# Sigma REBATE!!!



## bangbang (Jan 18, 2007)

S&W has a promotion that started today.

You can get $30 rebate or two magazines when you buy a Sigma through the end of April.

http://www.smith-wesson.com/wcsstore/SmWesson/upload/other/SIGMA_PROMO.pdf

I am seriously considering this gun now.


----------



## Baldy (Jun 21, 2006)

Be hard to pass on the Mags as their $39.00 a piece.
http://www.smith-wesson.com/webapp/...storeId=10001&catalogId=11101&productId=12973


----------



## Maximo (May 26, 2006)

I saw that deal on my email from my S&W club 1852 membership. Almost makes me want to buy another Sigma, especially since Academy has the Sigma for $299 again.


----------



## IndianaJones (May 7, 2006)

Bud's has them for $269


----------



## Baldy (Jun 21, 2006)

I got the .40ve.
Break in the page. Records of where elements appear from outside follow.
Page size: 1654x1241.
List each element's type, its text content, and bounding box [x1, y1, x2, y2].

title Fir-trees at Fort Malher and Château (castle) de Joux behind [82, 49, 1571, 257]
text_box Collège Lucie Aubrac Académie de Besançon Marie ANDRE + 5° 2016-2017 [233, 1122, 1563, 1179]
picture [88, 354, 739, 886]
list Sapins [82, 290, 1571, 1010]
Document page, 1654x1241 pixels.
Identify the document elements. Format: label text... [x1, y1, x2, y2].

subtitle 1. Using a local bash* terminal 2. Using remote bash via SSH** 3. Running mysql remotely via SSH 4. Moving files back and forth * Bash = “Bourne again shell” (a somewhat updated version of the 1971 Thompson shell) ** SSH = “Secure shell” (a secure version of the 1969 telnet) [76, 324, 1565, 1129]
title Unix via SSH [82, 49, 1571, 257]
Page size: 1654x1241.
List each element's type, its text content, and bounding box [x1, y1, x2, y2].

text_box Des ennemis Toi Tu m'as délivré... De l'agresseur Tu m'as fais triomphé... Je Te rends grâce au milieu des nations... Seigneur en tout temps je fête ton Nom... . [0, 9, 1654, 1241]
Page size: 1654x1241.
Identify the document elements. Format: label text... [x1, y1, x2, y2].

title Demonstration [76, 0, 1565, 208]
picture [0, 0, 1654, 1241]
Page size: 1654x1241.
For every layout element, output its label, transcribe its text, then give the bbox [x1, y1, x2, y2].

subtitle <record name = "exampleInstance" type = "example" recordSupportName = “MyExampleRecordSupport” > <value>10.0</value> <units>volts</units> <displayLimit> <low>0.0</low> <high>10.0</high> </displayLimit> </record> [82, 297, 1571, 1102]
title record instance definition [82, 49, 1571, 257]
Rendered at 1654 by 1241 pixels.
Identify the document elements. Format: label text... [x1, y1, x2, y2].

I might get a 9mm at the show in a couple of weeks. Took me about 6 months to get the hang of them dang triggers but I got it now. Gun shows are $300 and under.


----------



## Uno99 (Oct 3, 2006)

WOW Great gun for the price!


----------



## Mike Barham (Mar 30, 2006)

You'd have to pay me more than $30 to take a Sigma!


----------



## Uno99 (Oct 3, 2006)

Mike Barham at Galco said:


> You'd have to pay me more than $30 to take a Sigma!


Come on now MIke....it a good gun for the price.


----------



## Maximo (May 26, 2006)

Uno99 said:


> Come on now MIke....it a good gun for the price.


I's a good gun at any price. It is by far S&W best seller, and it didn't get that way because it sucks. I treat mine like crap, I abuse it more than any gun I have ever owned and it will not stop. Some people bitch about the trigger, I just never found it to be an issue.


----------